> _Extrait_
○ ○ ○ ○

Enfin, et appartenant bel et bien à notre temps, un dernier procès qui nous vient d'ailleurs, tout en restant de chez nous : celui de Jean-Bedel Bokassa, empereur déchu de Centrafrique, jugé à Bangui. Bokassa répondait de la mort d'une centaine d'écoliers en 1979. Son procès n'était pas que cela. C'était sa vie entière qui était en cause, son despotisme et sa mégalomanie, résultantes d'un colonialisme acharné, suivi d'une décolonisation à l'échelle d'un continent, vécue comme une rupture.

Pierre Bois

Faits divers

Toute une France s'est reconnue à travers des statistiques aux courbes agressives, chiffres noirs des années folles : au cours des dix dernières années, la grande criminalité a augmenté de 71,5 p. 100, la moyenne, de 52,65 p. 100, les vols à main armée, de 153 p. 100, tandis que la drogue poursuivait une progression sans frein : 4 060 infractions contre 412 au temps, pas si lointain, des débuts du septennat de VGE. Mais si les chiffres font peur, ils ne sont pas porteurs d'émotion comme ces faits divers qui éclairent brusquement une actualité pourtant non tamisée : les 10 assassinats de vieilles dames dans Paris pèseront lourd leur charge d'angoisse, de même que les agressions dans le RER, les violences dans le métro à la une de la presse, faisant de la France un pays membre à part entière de l'insécurité avec un niveau de malfaisance tel qu'un Français sur cinq est victime de la délinquance.

○ ○ ○ ○

> _Documents fournis_
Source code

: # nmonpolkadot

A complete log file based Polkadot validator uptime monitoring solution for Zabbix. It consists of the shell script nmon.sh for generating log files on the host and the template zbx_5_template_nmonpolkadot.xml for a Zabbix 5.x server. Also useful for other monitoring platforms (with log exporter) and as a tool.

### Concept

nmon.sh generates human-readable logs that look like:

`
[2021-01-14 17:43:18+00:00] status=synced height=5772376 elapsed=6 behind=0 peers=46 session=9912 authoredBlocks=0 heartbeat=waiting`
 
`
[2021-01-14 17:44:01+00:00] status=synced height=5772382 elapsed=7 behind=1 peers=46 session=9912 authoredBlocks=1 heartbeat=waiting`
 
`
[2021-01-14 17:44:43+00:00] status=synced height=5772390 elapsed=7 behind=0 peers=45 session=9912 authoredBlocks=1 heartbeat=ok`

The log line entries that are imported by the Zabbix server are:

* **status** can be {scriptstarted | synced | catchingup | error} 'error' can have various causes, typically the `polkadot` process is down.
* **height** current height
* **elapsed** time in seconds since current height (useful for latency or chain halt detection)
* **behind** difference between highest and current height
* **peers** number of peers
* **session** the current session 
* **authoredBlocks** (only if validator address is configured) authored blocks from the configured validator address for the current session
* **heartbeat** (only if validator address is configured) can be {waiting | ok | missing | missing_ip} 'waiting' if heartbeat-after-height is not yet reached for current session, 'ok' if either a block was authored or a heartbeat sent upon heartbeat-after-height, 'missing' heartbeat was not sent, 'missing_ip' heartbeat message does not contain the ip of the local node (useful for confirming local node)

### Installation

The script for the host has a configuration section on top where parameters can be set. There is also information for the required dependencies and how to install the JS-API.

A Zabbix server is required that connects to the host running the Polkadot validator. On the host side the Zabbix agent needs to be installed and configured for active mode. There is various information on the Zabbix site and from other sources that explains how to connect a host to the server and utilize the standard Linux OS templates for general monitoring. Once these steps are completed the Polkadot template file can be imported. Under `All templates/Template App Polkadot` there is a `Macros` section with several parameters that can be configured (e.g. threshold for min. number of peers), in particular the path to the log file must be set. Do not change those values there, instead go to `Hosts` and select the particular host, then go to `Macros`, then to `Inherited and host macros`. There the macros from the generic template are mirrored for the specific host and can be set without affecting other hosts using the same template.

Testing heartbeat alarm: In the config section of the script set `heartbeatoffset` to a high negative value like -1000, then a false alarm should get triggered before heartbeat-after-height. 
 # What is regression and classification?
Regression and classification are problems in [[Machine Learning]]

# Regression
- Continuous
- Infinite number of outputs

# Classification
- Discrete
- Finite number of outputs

○ ○ ○ ○

> _Consignes_
**a.** Répondez aux questions suivantes à partir de l'extrait :
(i) De quoi Jean-Bedel Bokassa répondait-il lors de son procès à Bangui ?
(ii) De quel pourcentage les vols à main armée ont-ils augmenté au cours des dix dernières années ?
(iii) Quelle proportion de Français est victime de la délinquance ?
**b.** Recopiez, s'il vous plaît, un passage de l'extrait à l'identique : commencez aux mots « Enfin, et appartenant » et arrêtez-vous après « comme une rupture. ».
**c.** Rédigez la suite de l'extrait sur la délinquance en France, à partir de sa dernière phrase.
Les documents fournis n'ont aucun rapport avec l'extrait.

> _Réponses_
**a.**
(i) De la mort d'une centaine d'écoliers en 1979.
(ii) De 153 p. 100.
(iii) Un Français sur cinq.

**b.**
Enfin, et appartenant bel et bien à notre temps, un dernier procès qui nous vient d'ailleurs, tout en restant de chez nous : celui de Jean-Bedel Bokassa, empereur déchu de Centrafrique, jugé à Bangui. Bokassa répondait de la mort d'une centaine d'écoliers en 1979. Son procès n'était pas que cela. C'était sa vie entière qui était en cause, son despotisme et sa mégalomanie, résultantes d'un colonialisme acharné, suivi d'une décolonisation à l'échelle d'un continent, vécue comme une rupture.

**c.**
La France suit aussi, sans oser se passionner, l'affaire Villemin ou celle des sœurs Weber, extraordinaires dames indignes de Nancy soupçonnées d'avoir tué amant et mari à la tronçonneuse. Ou même encore des embuscades vécues dans le style d'un gigantisme à la Rambo du côté de Marseille : fourgon blindé détruit par mines magnétiques.

Autres temps : la France aux urnes s'est prononcée pour la lutte contre l'insécurité. Autres résultats affirmés. Cette fois, le Français en a pour son bulletin de vote. Contrôles d'identité, présence policière dans les rues, aux endroits chauds des grandes villes. Faut-il croire à la redécouverte de la peur du gendarme ? À la mi-86, l'Intérieur donne des statistiques plus optimistes ; vols avec violence à la baisse : – 3,47 p. 100, vol à main armée : – 0,44 p. 100 (17,60 p. 100 de mars à août), ce qui fait que, au marché commun du crime, la France se cantonnera à un rang malgré tout modeste, avec un taux de criminalité de 67,14 pour 1 000 habitants, contre 67,65 en RFA et 70,47 en Angleterre.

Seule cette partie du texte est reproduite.